Personalmente, se non posso fare le scale, cerco proprio di evitarle. Conosco i miei limiti e cerco di aggirarli. Perché lasciare che altri scelgano per noi quando possiamo essere noi a scegliere? Perché incolpare chi sceglie l’ascensore e dare per scontato che lo faccia per pigrizia? Magari, tra quelle persone, ci sono anziani, persone con disabilità visiva, cardiopatici, o anche semplicemente persone che potendo scegliere, scelgono. Perché non metterci nella condizione di fare altrettanto? Non parlo di scelta obbligata. Se proprio lo si desidera, si può prendere anche un attico. Dopo, però, si devono accettare gli inconvenienti derivanti da tale scelta. È così per tutti, con disabilità o senza.
Sono cieca. Nessuno mi impedisce di salire in macchina e immettermi in strada. Poi, ciò che accade dopo, sono affari miei. Stesso discorso se fossi vedente, ma non avessi la patente.
Come approcciare la disabilità
Altro esempio che fa nascere molte domande è il modo in cui gli altri dovrebbero relazionarsi con noi persone con disabilità. Dovrebbero guardarci? Non dovrebbero guardarci? Dovrebbero toccarci? Non dovrebbero toccarci? Dovrebbero essere curiosi o girare la faccia?
Probabilmente la risposta cambia in base al momento storico nel quale viene posta. Al momento, e fino a quando la disabilità non sarà qualcosa di realmente introiettato dalla società, a mio avviso è bene che le persone facciano domande, per quanto talvolta risulti sfiancante dover rispondere. D’altra parte, nessuno ci obbliga a farlo.

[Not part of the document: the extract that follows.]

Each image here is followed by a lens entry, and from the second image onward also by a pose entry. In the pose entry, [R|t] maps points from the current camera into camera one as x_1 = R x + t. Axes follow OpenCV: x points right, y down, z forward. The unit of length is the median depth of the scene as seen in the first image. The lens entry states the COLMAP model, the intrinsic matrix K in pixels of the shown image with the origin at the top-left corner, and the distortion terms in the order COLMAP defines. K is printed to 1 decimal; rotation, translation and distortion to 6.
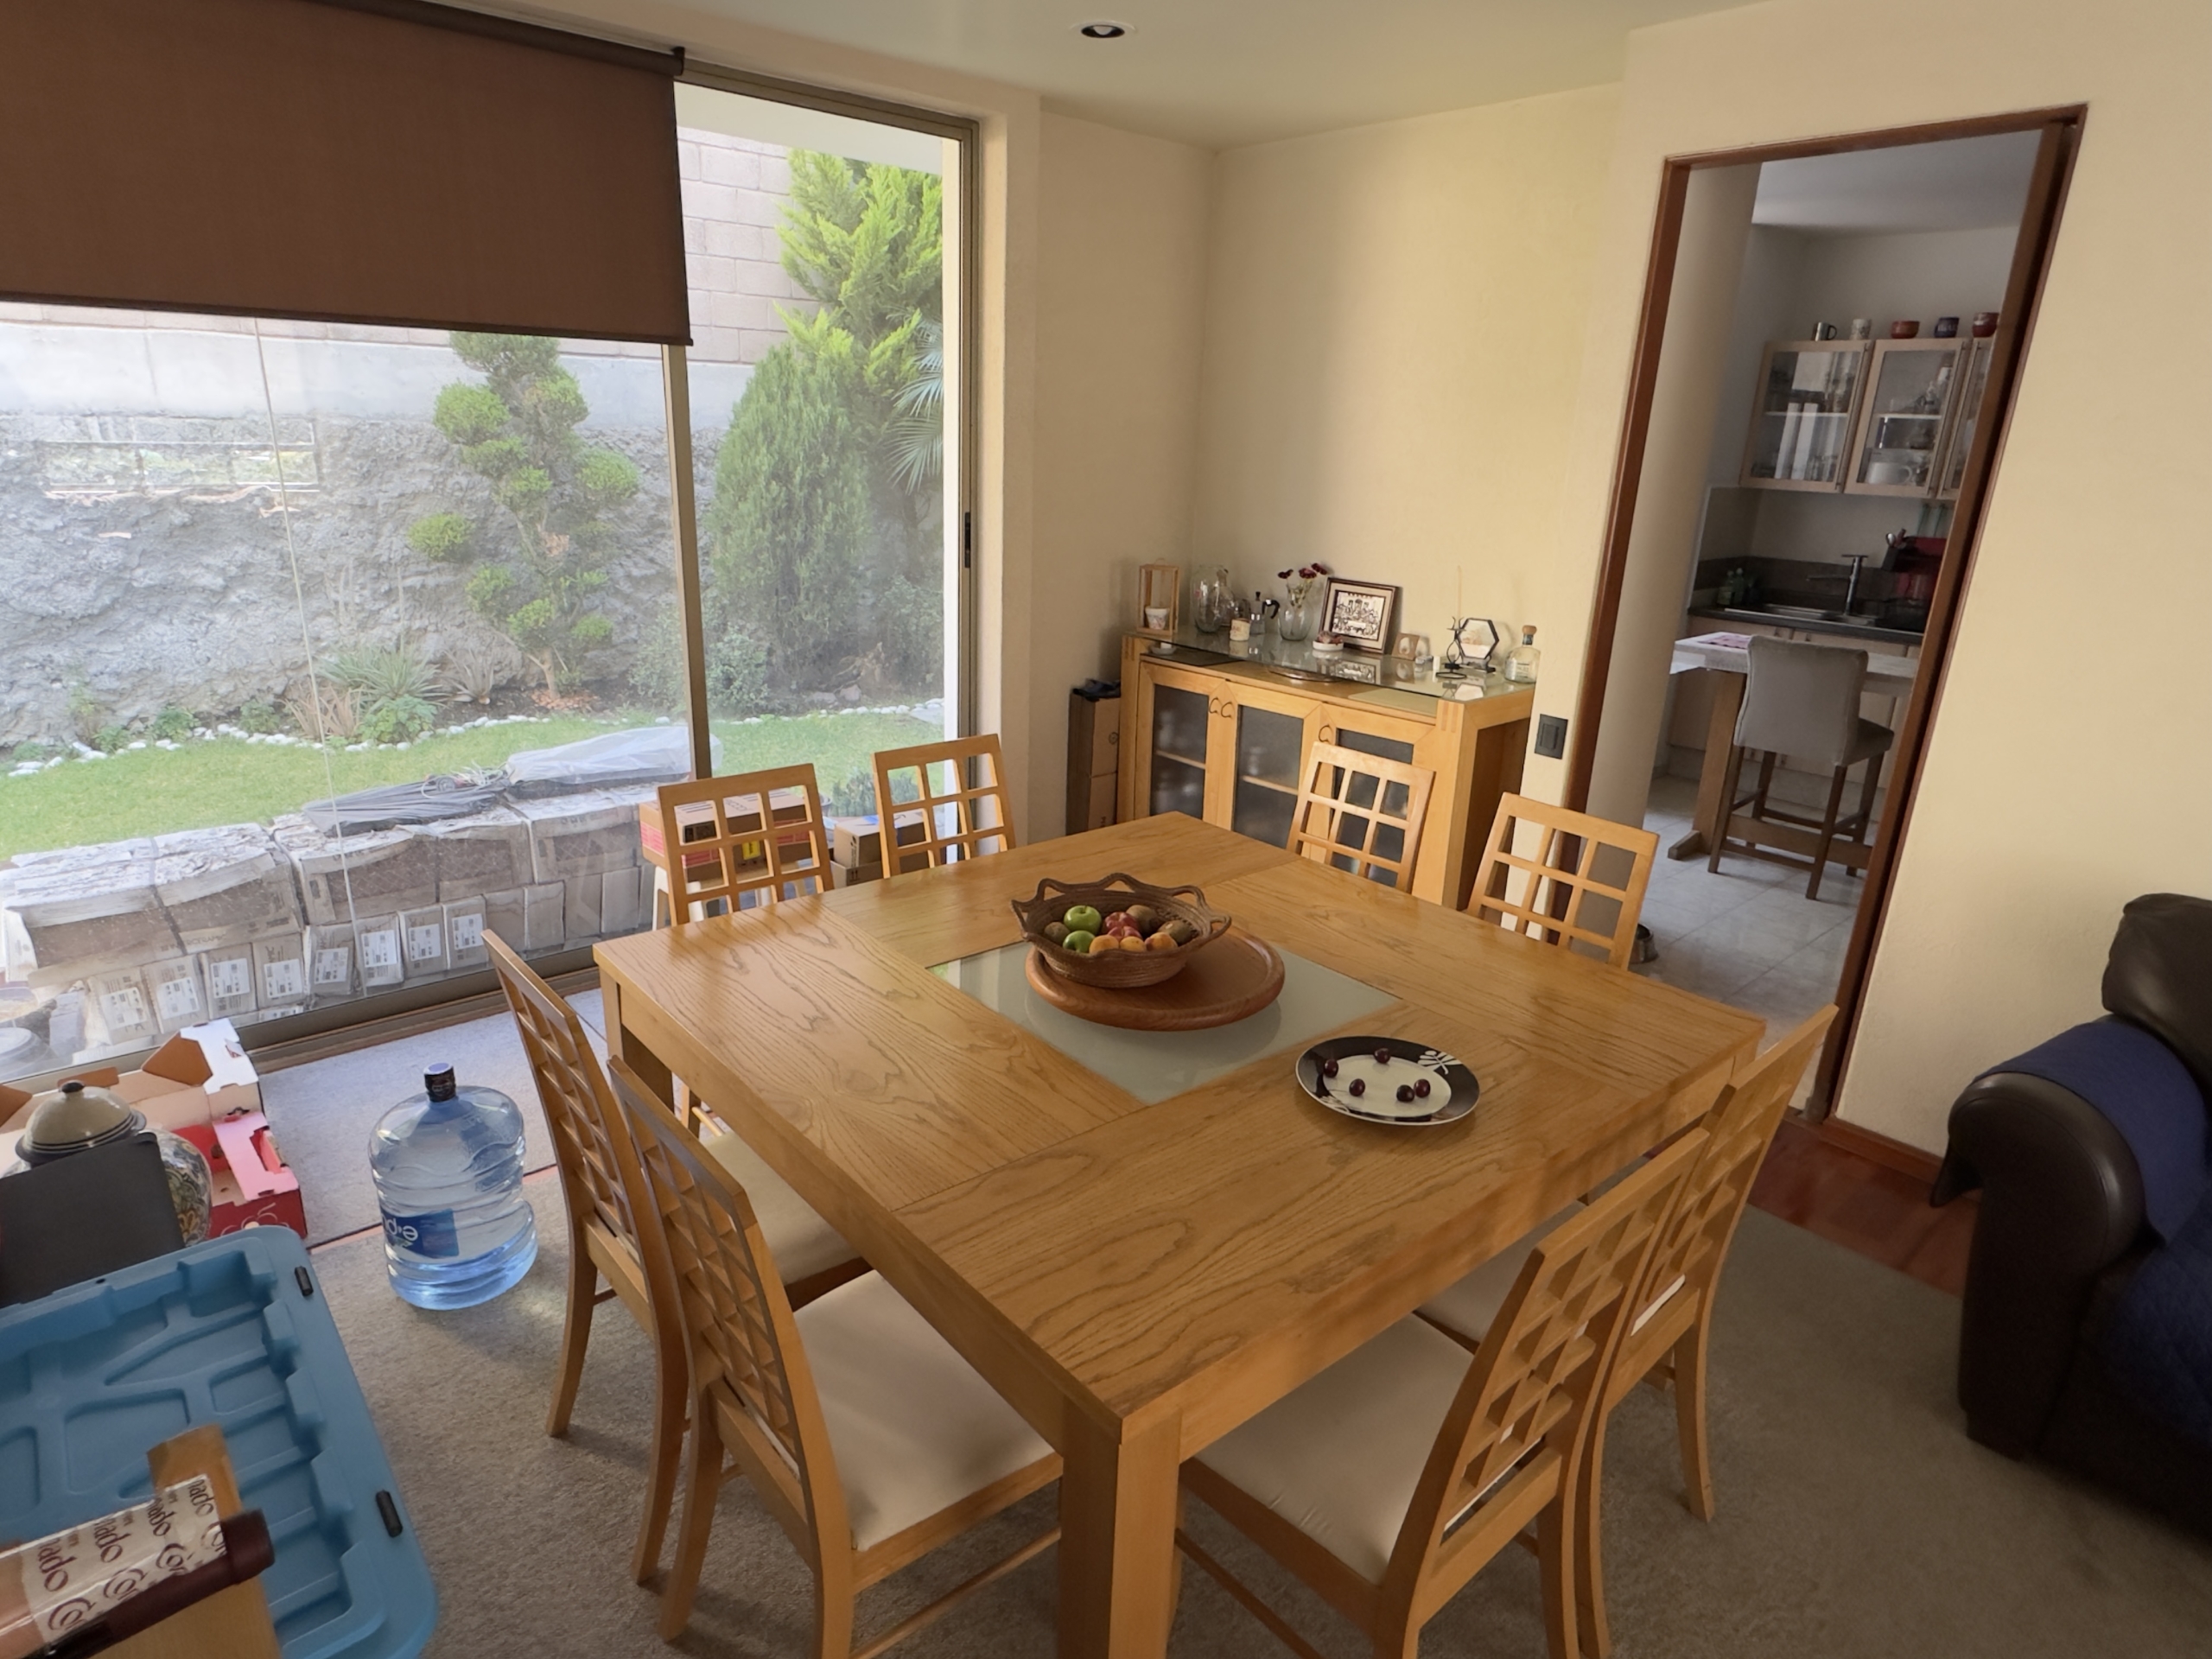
lens RADIAL K [[1220.1, 0, 1106.0], [0, 1220.1, 829.5], [0, 0, 1]] dist [0.001076, -0.000468]
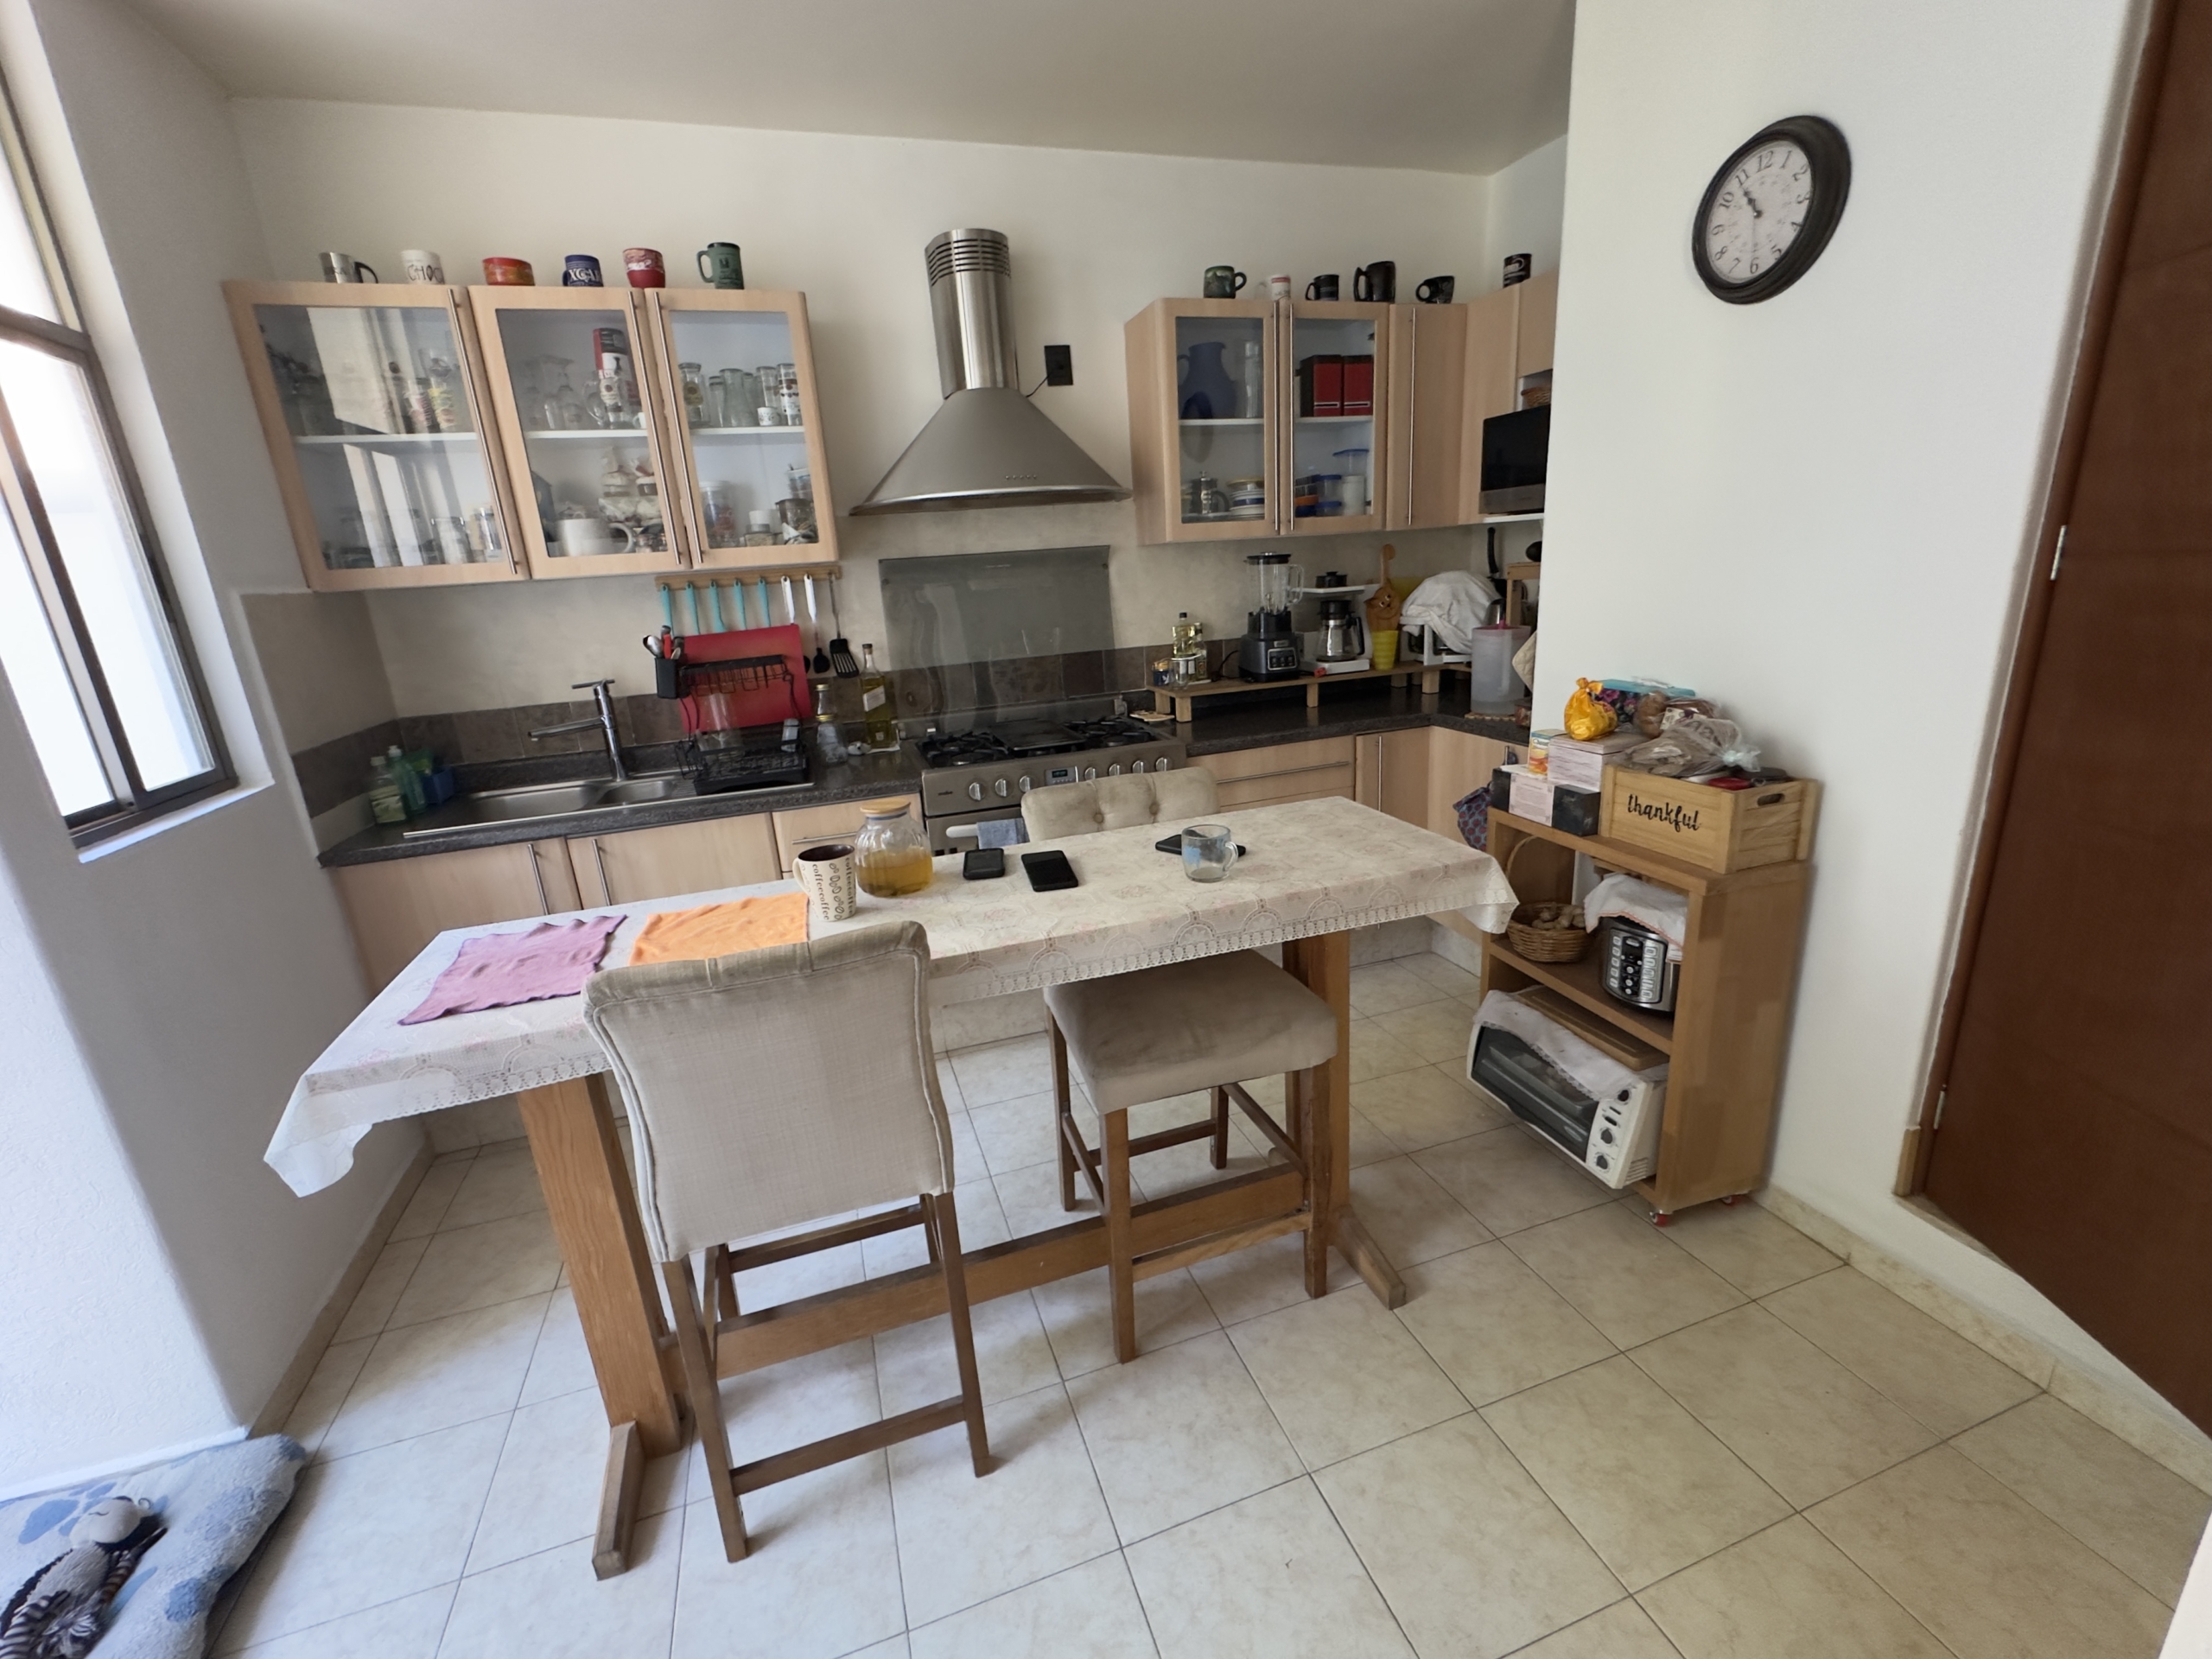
lens RADIAL K [[913.4, 0, 1106.0], [0, 913.4, 829.5], [0, 0, 1]] dist [0.001054, -0.000020]
pose [[0.389141, -0.309395, 0.867666, 0.316173], [0.356164, 0.919191, 0.168032, -0.150454], [-0.849539, 0.243644, 0.467890, 0.621264]]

Ma se un bambino chiede perché una persona usa una carrozzina o un bastone bianco, non sarebbe più giusto spiegargli con naturalezza la funzione dei due ausili? Tanto più che, come fa notare Tomirotti, può capitare a tutti prima o poi di doversene servire.
A sette anni non avrei mai pensato di dover usare il bastone bianco. E avendolo sempre associato a qualcosa di negativo, a qualcosa che fa paura come la cecità, ora ho un rifiuto per questo strumento. Perché di questo si tratta: strumenti, ausili, accessori il cui scopo è renderci il più autonomi possibile. Forse, se da bambina qualcuno mi avesse detto: “quel bastone è uno strumento che permette alle persone cieche di muoversi in autonomia. Pensa quanto è importante. È come l’automobile. Noi la usiamo per fare lunghi viaggi che altrimenti non potremmo fare. Il bastone serve per fare viaggi più corti, ma senza quello una persona che non vede non potrebbe farlo». Probabilmente, ora avrei meno lavoro da fare con lo psicologo.
Dunque, se vogliamo sfatare qualche mito, sfatiamo quello della persona con disabilità che non vuole essere guardata, toccata o bombardata di domande. Non si dovrebbe fare di tutta l’erba un fascio. C’è a chi fa piacere e a chi no e questo proprio perché, non ci stancheremo mai di dirlo, siamo tutti persone e quindi tutti diversi e diverse. Alcuni di noi amano i bambini, altri non li sopportano. Ad alcuni fa piacere rispondere a certe domande, ad altri no, altri ancora cambiano idea in base all’umore. È normale. È naturale.
Siamo tutti esseri umani. Con o senza disabilità.